Forum Moderators: open

Message Too Old, No Replies

Personalizing Pagerank

An Analytical Comparison of Approaches

         

vitaplease

5:12 am on Jun 24, 2003 (gmt 0)

WebmasterWorld Senior Member 10+ Year Member



An Analytical Comparison of Approaches to Personalizing PageRank [stanford.edu]

Taher Haveliwala, Sepandar Kamvar and Glen Jeh

Personalising Pagerank, as far as I understand it, means not taking the normal probability distribution for visiting a random page (random walk) when a surfer is not following an outlink, but assigning some bias or preference to certain kind of pages.
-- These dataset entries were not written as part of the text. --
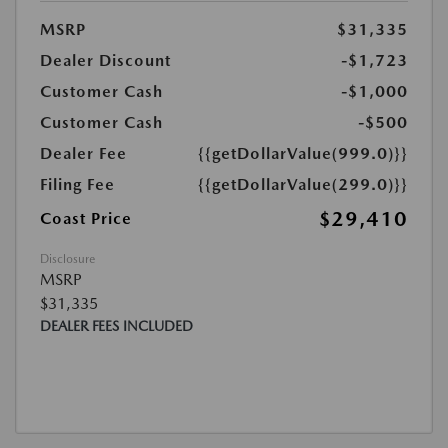
MSRP
$31,335
Dealer Discount
-$1,723
Customer Cash
-$1,000
Customer Cash
-$500
Dealer Fee
{{getDollarValue(999.0)}}
Filing Fee
{{getDollarValue(299.0)}}
$29,410
Coast Price
Disclosure
MSRP
$31,335
DEALER FEES INCLUDED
Topic-Sensitive PageRank, Modular PageRank and BlockRank are compared briefly in "vectorised terms".

also by Haveliwala and Kamvar:

The Condition Number of the PageRank Problem [stanford.edu]

..This statement has implications for the accuracy to which PageRank can be computed, currently and as the web scales. Furthermore, it provides a simple proof that, for values of $c$ that are used by Google, small changes in the link structure of the web do not cause large changes in the PageRanks of pages of the web

msgraph

3:52 pm on Jun 25, 2003 (gmt 0)

WebmasterWorld Senior Member 10+ Year Member



Great find vitaplease

It is good to see a paper that lists the top 3 Stanford proposals for adding some personalized PageRank.

I'm a little disappointed that they did not into more depth. I would've liked to have seen a list of real world examples for each topic. I mean you could go into each separate paper to dig some of these out but since they went ahead to put this together, but why not add more? Hopefully this is just a small draft and we'll see an extended and updated version in the future.

doc_z

8:23 pm on Jun 25, 2003 (gmt 0)

WebmasterWorld Senior Member 10+ Year Member Top Contributors Of The Month



Indeed, that paper just give a very short review about three different approaches to calculate a reduced basis of personalized PageRank vectors:

- Topic-Sensitive PageRank is using a small set (e.g. 16) of topic related PR vectors as basis (i.e. the teleportation probability is topic dependend)

- Modular PageRank is using a set of highly ranked pages as basis

- BlockRank is using local blocks (e.g. stanford.edu) as basis. (i.e. the teleportation probability is 0 for pages outside the block and uniform distributed for the pages inside the block)

As already said, this paper doesn't go into depth. (However, thanks for mentioning that paper.)

Also, I have some problems with a number of points within this paper:

- The authors are refering to the case d < 1 (d: damping factor, named c in that paper) as the computation of eigen vectors. This is not the best point of view and it's causing unnecessary problems, e.g. removing danging pages. Seeing PR calculation as solving a set of linear equations by matrix inversion is mathematically, computationally and practically the better way.

- The BlockRank techniques described in this paper, doesn't correspond to the description given in the paper by Kamvar, Haveliwala, Manning and Golub. In the original paper links going outside the block are neglected (local PR). (However, this wouldn't correspond to personalized PageRank.)

Also, I'm missing important references for the block technique.

In my opinion (unfortunately I haven't the time so far to study all papers in detail), BlockRank can just be used to compute PR faster (especially due to the possibility of parallelize the algorithm). Topic-sensitive and modular PageRank are more interesting for finding extentions/improvements of the current PR algorithm.